I’m sure that Roger Goodell will deny that he has viewed it, but a third video has been released pertaining to the incident in the casino elevator in Atlantic City when former Baltimore Ravens’ running back Ray Rice punched his then fiancé.
I am no psychologist, but the video displayed curious behavior. While the first two displayed violent actions and the immediate aftermath, the third encourages more questions.
After the police arrived, Ray and Janay were separated. After they were handcuffed, and being led towards separate police cars, the couple attempted to kiss and Janay tried to nuzzle Ray’s neck. This could be assumed an act of forgiveness and true affection. It could also be emblematic of a more distressing issue.
Everyone who has seen a movie or television show involving a kidnapping has heard of ‘Stockholm Syndrome.’ The victim of a kidnapping often identifies and develops sympathy for their captor over a lengthy period of time. Because domestic violence is seldom discussed in the media, few have ever heard of ‘battered woman syndrome.’
Men and women in committed relationships, married or simply sharing their lives, will have disagreements. Arguments will occur over many topics; money, housekeeping, and how minor children are raised and disciplined top the list. When these arguments reach a point where voices are raised and tempers become uncontrollable, some men resort to violence.
The physical violence begins with slaps or shoves, combined with verbal abuse. As the situation increases, resulting in more frequent attacks, the level of violence also rises. She accepts the man’s contrition, and believes he will keep his promise to change.
There are four stages to ‘battered woman syndrome.’ The first stage is denial. The woman will deny that there is a problem in the relationship, and believe that the man will not repeat his actions. The second is guilt. The woman blames herself for the beatings. She has not lived up to her mate’s expectations and deserves to be punished. Enlightenment eventually enters the situation. The woman no longer blames herself. However, she continues to be committed to the relationship and believes that ‘they can eventually work things out.’
Sadly the final stage never arrives for some abused women. If she faces the truth and places the responsibility directly on the man in her life, she will remove herself from the abusive situation, and begin a new life.

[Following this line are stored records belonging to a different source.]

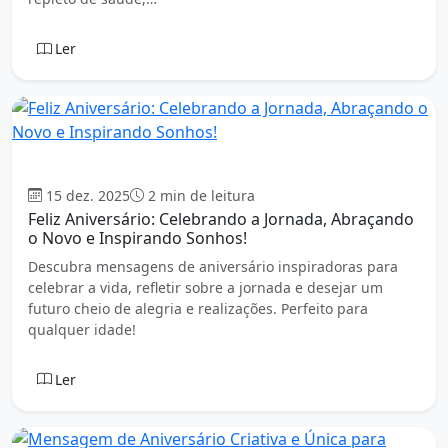
Ler
Aniversário
15 dez. 2025
2 min de leitura
Feliz Aniversário: Celebrando a Jornada, Abraçando
o Novo e Inspirando Sonhos!
Descubra mensagens de aniversário inspiradoras para
celebrar a vida, refletir sobre a jornada e desejar um
futuro cheio de alegria e realizações. Perfeito para
qualquer idade!
Ler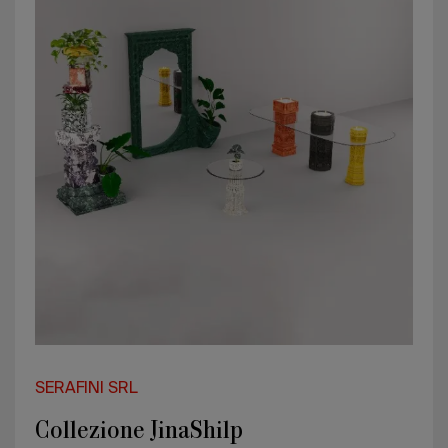
SERAFINI SRL
Collezione JinaShilp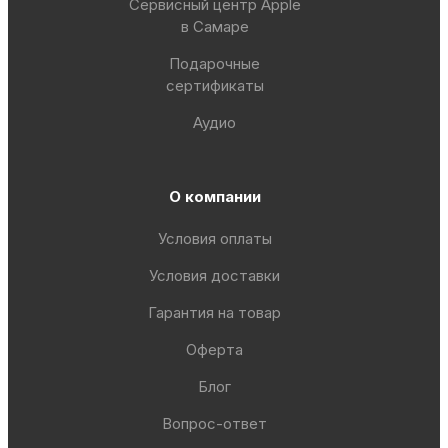
Сервисный центр Apple
в Самаре
Подарочные
сертификаты
Аудио
О компании
Условия оплаты
Условия доставки
Гарантия на товар
Оферта
Блог
Вопрос-ответ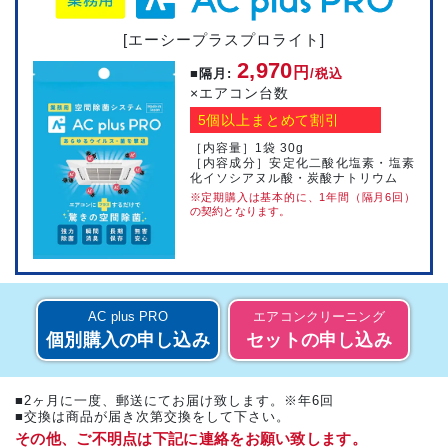
[エーシープラスプロライト]
2,970
円
■隔月:
/税込
×エアコン台数
5個以上まとめて割引
［内容量］1袋 30g
［内容成分］安定化二酸化塩素・塩素
化イソシアヌル酸・炭酸ナトリウム
※定期購入は基本的に、1年間（隔月6回）
の契約となります。
AC plus PRO
エアコンクリーニング
個別購入の申し込み
セットの申し込み
■2ヶ月に一度、郵送にてお届け致します。※年6回
■交換は商品が届き次第交換をして下さい。
その他、ご不明点は下記に連絡をお願い致します。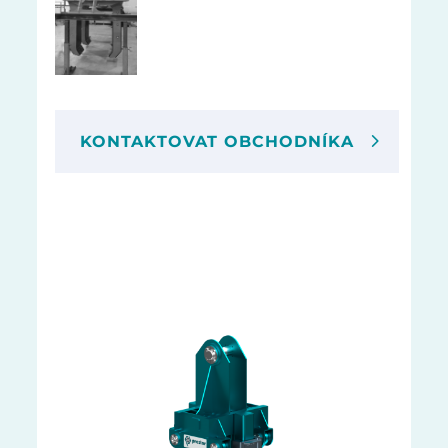
KONTAKTOVAT OBCHODNÍKA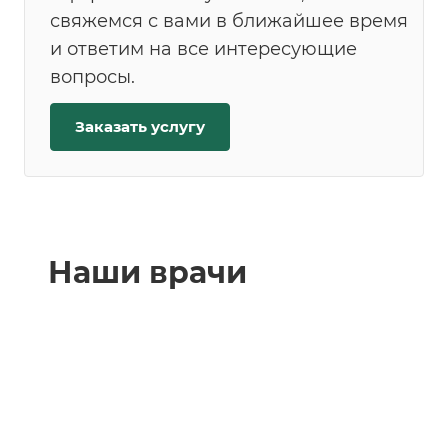
свяжемся с вами в ближайшее время
и ответим на все интересующие
вопросы.
Заказать услугу
Наши врачи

Was the display of affection between Ray and Janay an indication that this was not the first time a similar situation occurred? Is Janay experiencing battered woman syndrome? Battered women frequently defend the men in their lives; they accept the mental and physical abuse fearing the loss of security, feelings of loneliness, and a questionable future far more than the beatings.
NFL fans can only hope that Ray Rice was truthful when he said that the incident in Atlantic City was the first and last of its type. Hopefully Ray will be truthful with the therapist. If a pattern of domestic violence is revealed, both Ray and Janay will need years of therapy to help them change their life’s pattern.